= Abraham Wheelocke =

English linguist 1593–1653

Abraham Wheelock (1593 in Whitchurch, Shropshire – 25 September 1653) was an English linguist. He was the first Cambridge professor of Arabic.

==Cambridge==
He graduated MA from Trinity College, Cambridge in 1618, and became Fellow of Clare College, Cambridge in 1619. He was the first Adams Professor of Arabic at the University of Cambridge, from around 1632. According to Robert Irwin, he regarded it as part of his academic duty to discourage students from taking up the subject. Thomas Hyde was one of his pupils.

==Clergyman==
He was ordained deacon in the Church of England by the Bishop of London in 1619 and priest by the Bishop of Peterborough in 1622. He served as vicar of St Sepulchre's, Cambridge, from 1622 to 1642, of Passenham, Northamptonshire, in 1626–27, and of Middleton, Norfolk.

==Librarian==
Wheelock was appointed librarian of the "Public Library" (i. e. Cambridge University Library) in 1629, and was also Reader in Anglo-Saxon. In 1632 he oversaw the transfer of Thomas van Erpe's collection of oriental books and manuscripts to Cambridge University Library from the family of the 1st Duke of Buckingham who had bought it before the latter's death in 1628. This brought with it the collection's first book in Chinese.

==Editor==
Wheelock produced the editio princeps of the Old English version of Bede's Ecclesiastical History of the English People and the Anglo-Saxon Chronicle (1643–1644). In the same work he published an important edition – and the first in England – of Bede's Ecclesiastical History in its original Latin text, opposite the Old English version, along with Anglo-Saxon laws. Many of the notes in this consist of the Old English homilies of Aelfric of Eynsham, which Wheelocke translated himself into Latin. In the following year (1644), the London publisher Cornelius Bee put out another, enlarged edition, which included an updated version of William Lambarde's legal text "Archaionomia." This text was probably a collaboration between Wheelock and his friend Sir Roger Twysden.

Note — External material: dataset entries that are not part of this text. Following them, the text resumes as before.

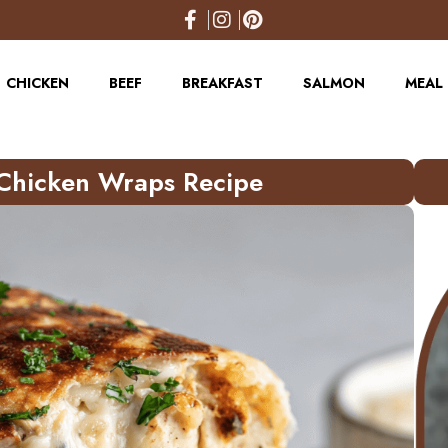
CHICKEN
BEEF
BREAKFAST
SALMON
MEAL 
Chicken Wraps Recipe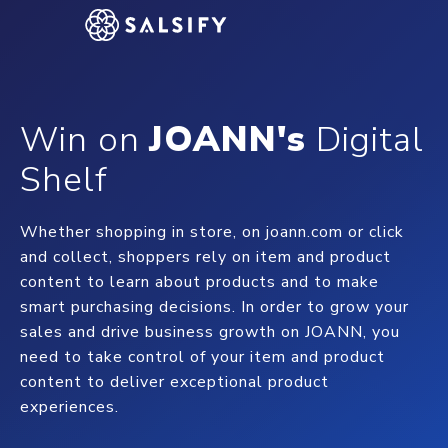
Win on
JOANN's
Digital
Shelf
Whether shopping in store, on joann.com or click
and collect, shoppers rely on item and product
content to learn about products and to make
smart purchasing decisions. In order to grow your
sales and drive business growth on JOANN, you
need to take control of your item and product
content to deliver exceptional product
experiences.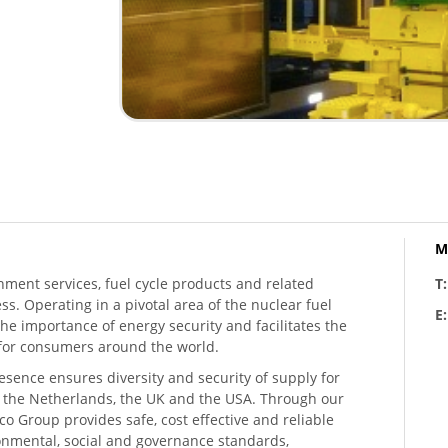
M
hment services, fuel cycle products and related
T
ess. Operating in a pivotal area of the nuclear fuel
E
he importance of energy security and facilitates the
n for consumers around the world.
resence ensures diversity and security of supply for
, the Netherlands, the UK and the USA. Through our
o Group provides safe, cost effective and reliable
ronmental, social and governance standards,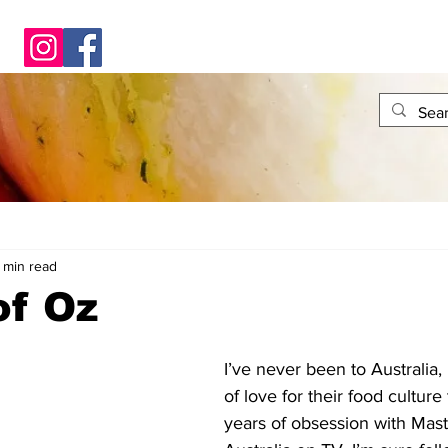
 min read
of Oz
I’ve never been to Australia, 
of love for their food cultur
years of obsession with Mast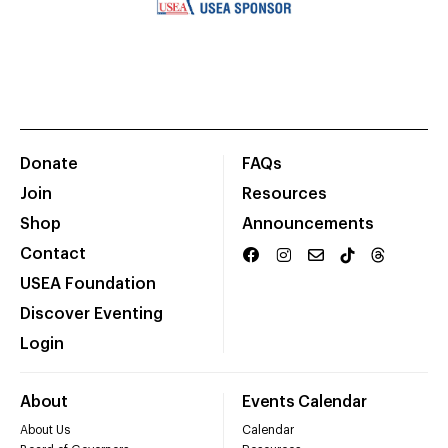
Donate
FAQs
Join
Resources
Shop
Announcements
Contact
USEA Foundation
Discover Eventing
Login
About
Events Calendar
About Us
Calendar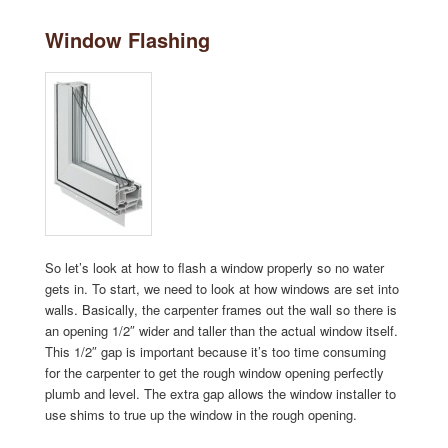
Window Flashing
So let’s look at how to flash a window properly so no water
gets in. To start, we need to look at how windows are set into
walls. Basically, the carpenter frames out the wall so there is
an opening 1/2″ wider and taller than the actual window itself.
This 1/2″ gap is important because it’s too time consuming
for the carpenter to get the rough window opening perfectly
plumb and level. The extra gap allows the window installer to
use shims to true up the window in the rough opening.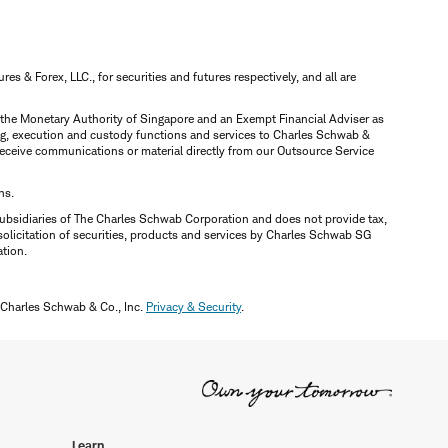
 & Forex, LLC., for securities and futures respectively, and all are
y the Monetary Authority of Singapore and an Exempt Financial Adviser as
ring, execution and custody functions and services to Charles Schwab &
y receive communications or material directly from our Outsource Service
ns.
ubsidiaries of The Charles Schwab Corporation and does not provide tax,
solicitation of securities, products and services by Charles Schwab SG
ation.
 Charles Schwab & Co., Inc.
Privacy & Security
.
Learn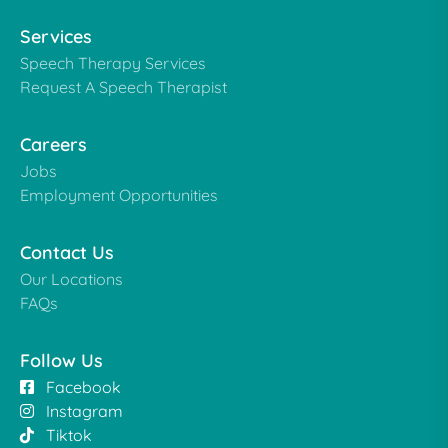
Services
Speech Therapy Services
Request A Speech Therapist
Careers
Jobs
Employment Opportunities
Contact Us
Our Locations
FAQs
Follow Us
Facebook
Instagram
Tiktok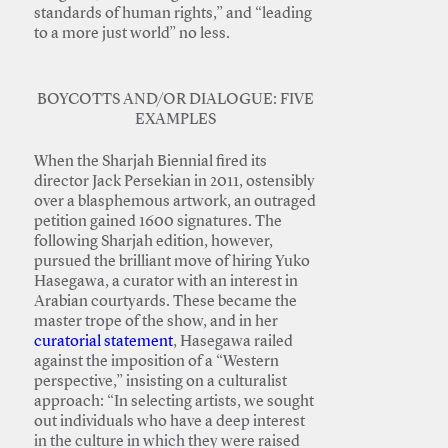
standards of human rights,” and “leading
to a more just world” no less.
BOYCOTTS AND/OR DIALOGUE: FIVE
EXAMPLES
When the Sharjah Biennial fired its
director Jack Persekian in 2011, ostensibly
over a blasphemous artwork, an outraged
petition gained 1600 signatures. The
following Sharjah edition, however,
pursued the brilliant move of hiring Yuko
Hasegawa, a curator with an interest in
Arabian courtyards. These became the
master trope of the show, and in her
curatorial statement
, Hasegawa railed
against the imposition of a “Western
perspective,” insisting on a culturalist
approach: “In selecting artists, we sought
out individuals who have a deep interest
in the culture in which they were raised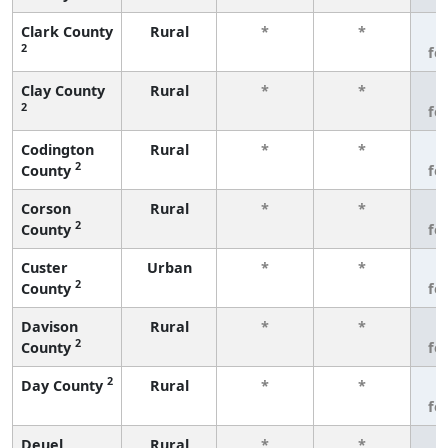
Clark County
Rural
*
*
3
2
fe
Clay County
Rural
*
*
3
2
fe
Codington
Rural
*
*
3
2
County
fe
Corson
Rural
*
*
3
2
County
fe
Custer
Urban
*
*
3
2
County
fe
Davison
Rural
*
*
3
2
County
fe
2
Day County
Rural
*
*
3
fe
Deuel
Rural
*
*
3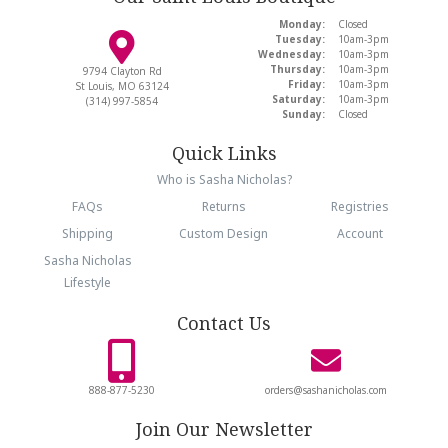
Monday:
Closed
Tuesday:
10am-3pm
Wednesday:
10am-3pm
Thursday:
10am-3pm
9794 Clayton Rd
Friday:
10am-3pm
St Louis, MO 63124
Saturday:
10am-3pm
(314) 997-5854
Sunday:
Closed
Quick Links
Who is Sasha Nicholas?
FAQs
Returns
Registries
Shipping
Custom Design
Account
Sasha Nicholas
Lifestyle
Contact Us
888-877-5230
orders@sashanicholas.com
Join Our Newsletter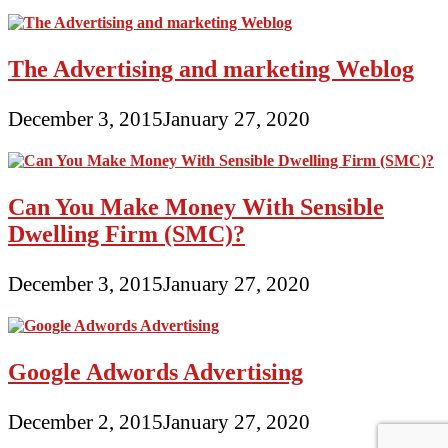
The Advertising and marketing Weblog
December 3, 2015
January 27, 2020
Can You Make Money With Sensible
Dwelling Firm (SMC)?
December 3, 2015
January 27, 2020
Google Adwords Advertising
December 2, 2015
January 27, 2020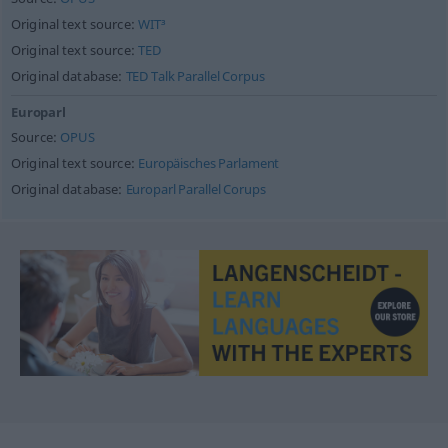
Original text source:
WIT³
Original text source:
TED
Original database:
TED Talk Parallel Corpus
Europarl
Source:
OPUS
Original text source:
Europäisches Parlament
Original database:
Europarl Parallel Corups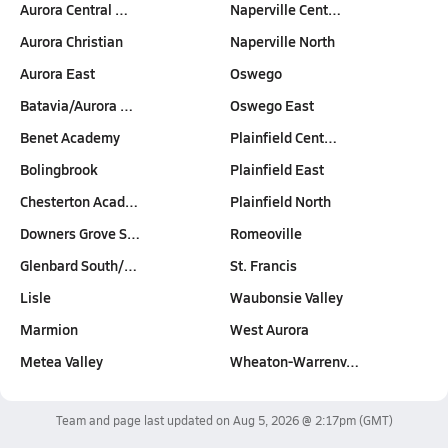
Aurora Central …
Naperville Cent…
Aurora Christian
Naperville North
Aurora East
Oswego
Batavia/Aurora …
Oswego East
Benet Academy
Plainfield Cent…
Bolingbrook
Plainfield East
Chesterton Acad…
Plainfield North
Downers Grove S…
Romeoville
Glenbard South/…
St. Francis
Lisle
Waubonsie Valley
Marmion
West Aurora
Metea Valley
Wheaton-Warrenv…
Team and page last updated on
Aug 5, 2026 @ 2:17pm
(GMT)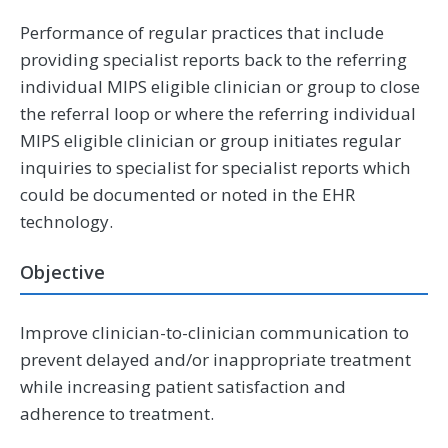
Performance of regular practices that include
providing specialist reports back to the referring
individual MIPS eligible clinician or group to close
the referral loop or where the referring individual
MIPS eligible clinician or group initiates regular
inquiries to specialist for specialist reports which
could be documented or noted in the EHR
technology.
Objective
Improve clinician-to-clinician communication to
prevent delayed and/or inappropriate treatment
while increasing patient satisfaction and
adherence to treatment.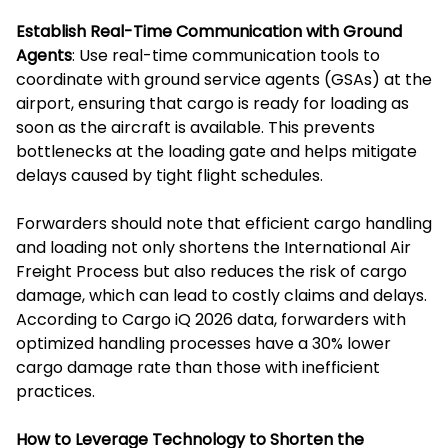
Establish Real-Time Communication with Ground
Agents
: Use real-time communication tools to
coordinate with ground service agents (GSAs) at the
airport, ensuring that cargo is ready for loading as
soon as the aircraft is available. This prevents
bottlenecks at the loading gate and helps mitigate
delays caused by tight flight schedules.
Forwarders should note that efficient cargo handling
and loading not only shortens the International Air
Freight Process but also reduces the risk of cargo
damage, which can lead to costly claims and delays.
According to Cargo iQ 2026 data, forwarders with
optimized handling processes have a 30% lower
cargo damage rate than those with inefficient
practices.
How to Leverage Technology to Shorten the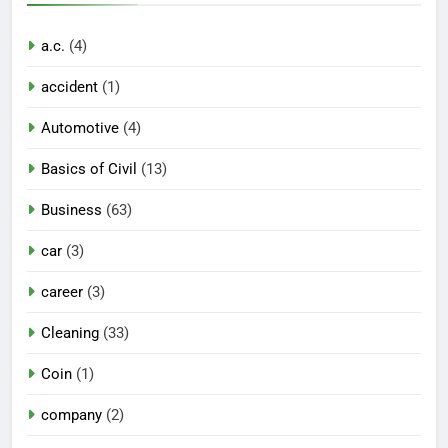
a.c.
(4)
accident
(1)
Automotive
(4)
Basics of Civil
(13)
Business
(63)
car
(3)
career
(3)
Cleaning
(33)
Coin
(1)
company
(2)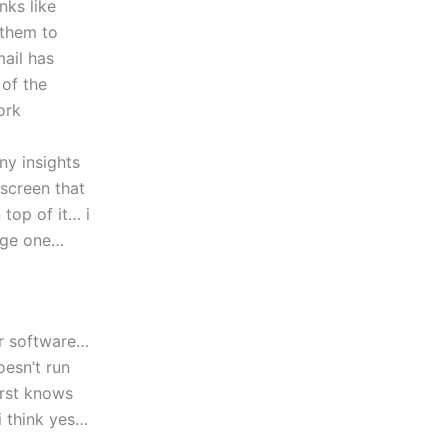
nks like
 them to
mail has
 of the
ork
ny insights
screen that
top of it… i
page one…
er software…
oesn’t run
irst knows
i think yes…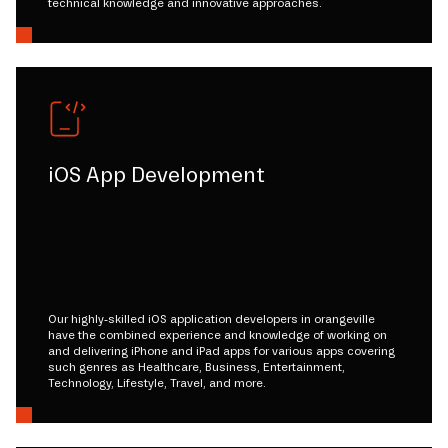
technical knowledge and innovative approaches.
iOS App Development
Our highly-skilled iOS application developers in orangeville
have the combined experience and knowledge of working on
and delivering iPhone and iPad apps for various apps covering
such genres as Healthcare, Business, Entertainment,
Technology, Lifestyle, Travel, and more.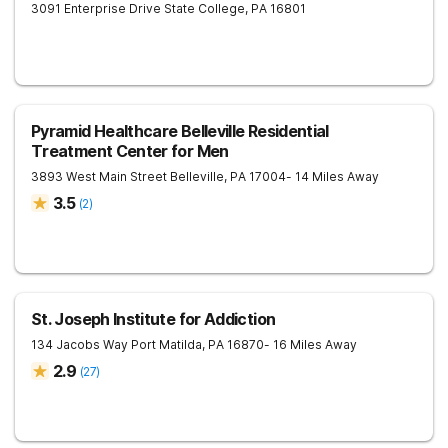
3091 Enterprise Drive
State College
,
PA
16801
Pyramid Healthcare Belleville Residential
Treatment Center for Men
3893 West Main Street
Belleville
,
PA
17004
- 14 Miles Away
3.5
(
2
)
St. Joseph Institute for Addiction
134 Jacobs Way
Port Matilda
,
PA
16870
- 16 Miles Away
2.9
(
27
)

Quatuor evangeliorum domini nostri Jesu Christi versio Persica Syriacam & Arabicam suavissimè redolens was a trilingual version of the Four Gospels, published in the same year as the London Polyglot, to which he also contributed.

==Personal life==
Wheelocke married in 1632 Clemence Godd. He was believed by Venn to be probably father of Ralph and Gregory Wheelock (sic) who respectively entered Cambridge in 1645 and 1649.